──────── Extracted records ────────

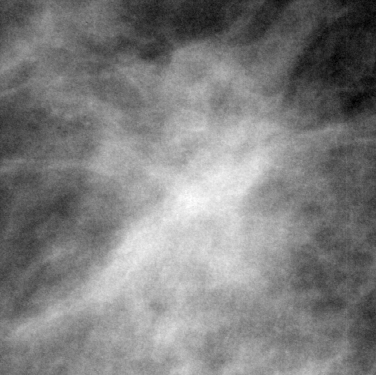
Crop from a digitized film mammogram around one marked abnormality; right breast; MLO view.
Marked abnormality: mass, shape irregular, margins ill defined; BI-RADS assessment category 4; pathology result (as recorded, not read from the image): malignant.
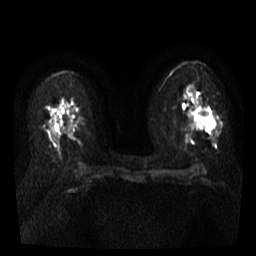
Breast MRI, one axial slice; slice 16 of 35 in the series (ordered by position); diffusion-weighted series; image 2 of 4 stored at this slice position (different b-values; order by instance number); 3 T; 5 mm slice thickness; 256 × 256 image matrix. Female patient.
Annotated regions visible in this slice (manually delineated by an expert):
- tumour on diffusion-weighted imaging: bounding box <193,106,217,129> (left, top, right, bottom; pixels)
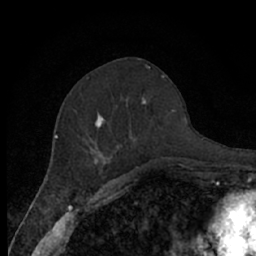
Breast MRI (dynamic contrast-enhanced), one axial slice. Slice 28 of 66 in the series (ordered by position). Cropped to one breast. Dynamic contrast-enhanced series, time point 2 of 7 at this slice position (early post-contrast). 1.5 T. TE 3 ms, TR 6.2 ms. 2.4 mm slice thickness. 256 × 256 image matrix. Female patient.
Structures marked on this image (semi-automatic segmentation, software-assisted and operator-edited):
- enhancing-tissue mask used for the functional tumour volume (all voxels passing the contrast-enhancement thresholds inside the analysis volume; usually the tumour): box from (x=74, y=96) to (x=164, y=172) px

────────
──────── Extracted records ────────

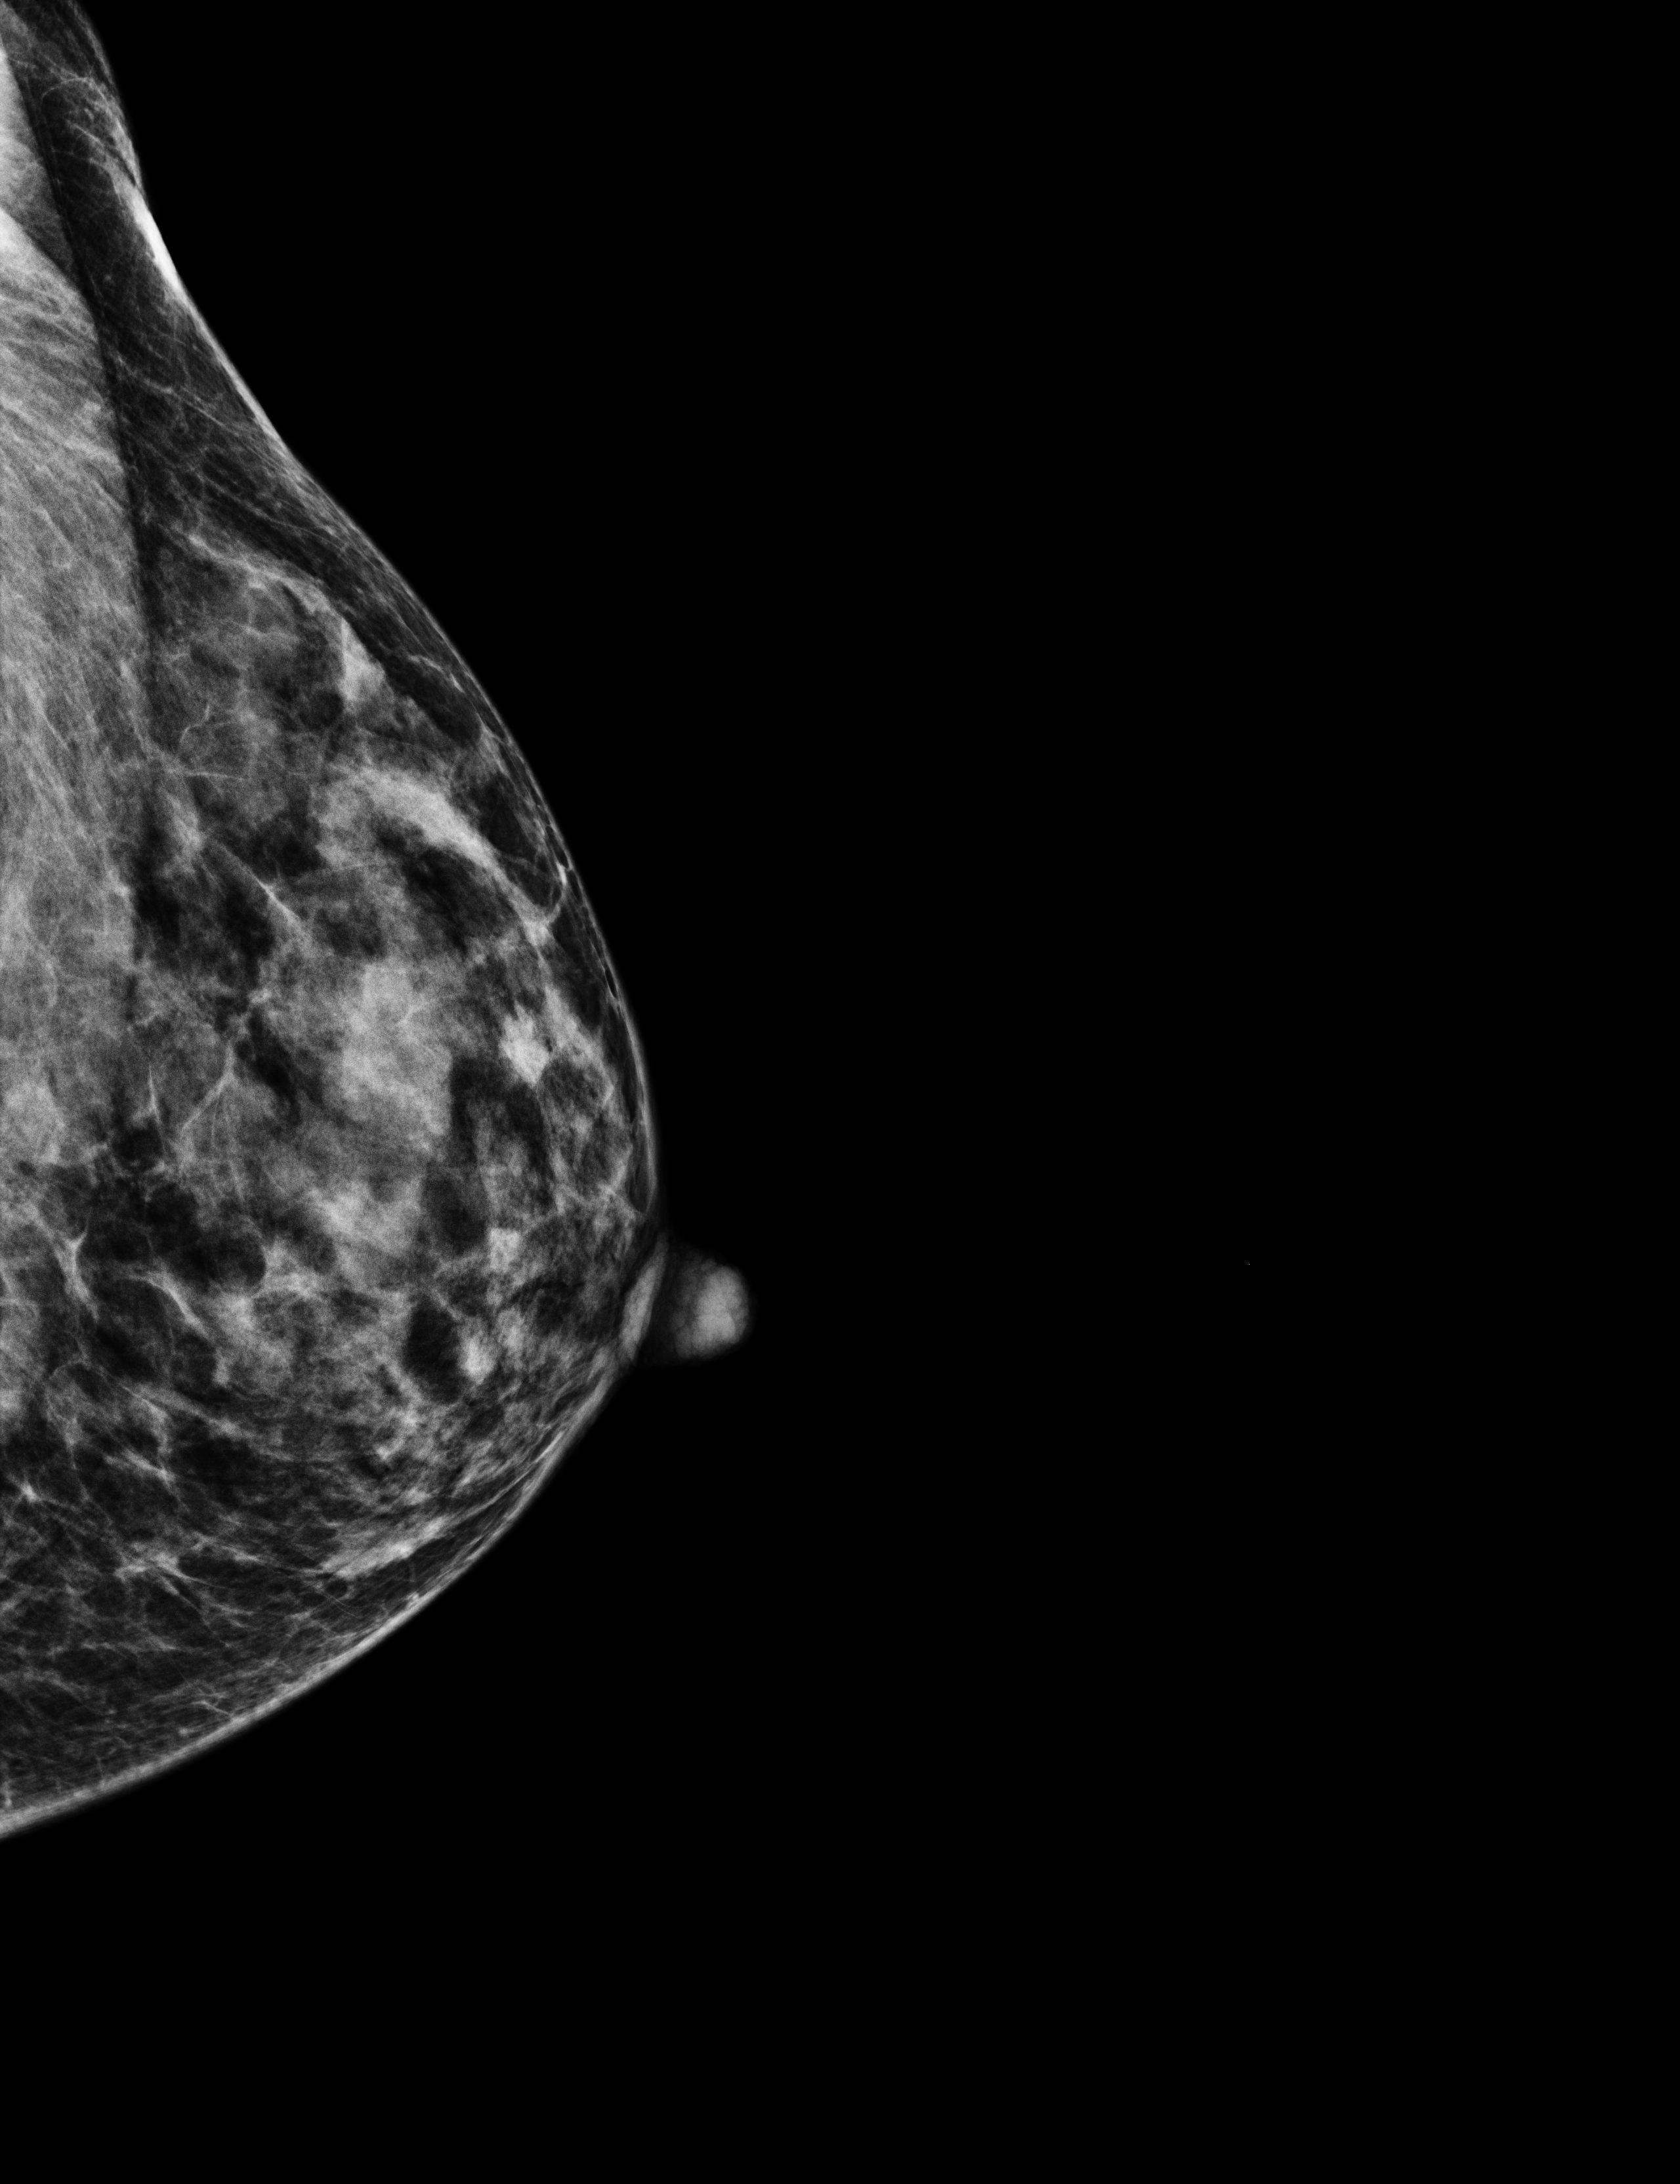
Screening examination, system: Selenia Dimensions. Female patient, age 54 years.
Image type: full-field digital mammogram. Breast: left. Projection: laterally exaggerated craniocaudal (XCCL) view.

────────

Task prompt —
Return only the part of the records above that opens with the line containing "Screening examination, system: Selenia" and closes with the line containing "Image type: full-field", ends included.

Result of the exercise —
Screening examination, system: Selenia Dimensions. Female patient, age 54 years.
Image type: full-field digital mammogram. Breast: left. Projection: laterally exaggerated craniocaudal (XCCL) view.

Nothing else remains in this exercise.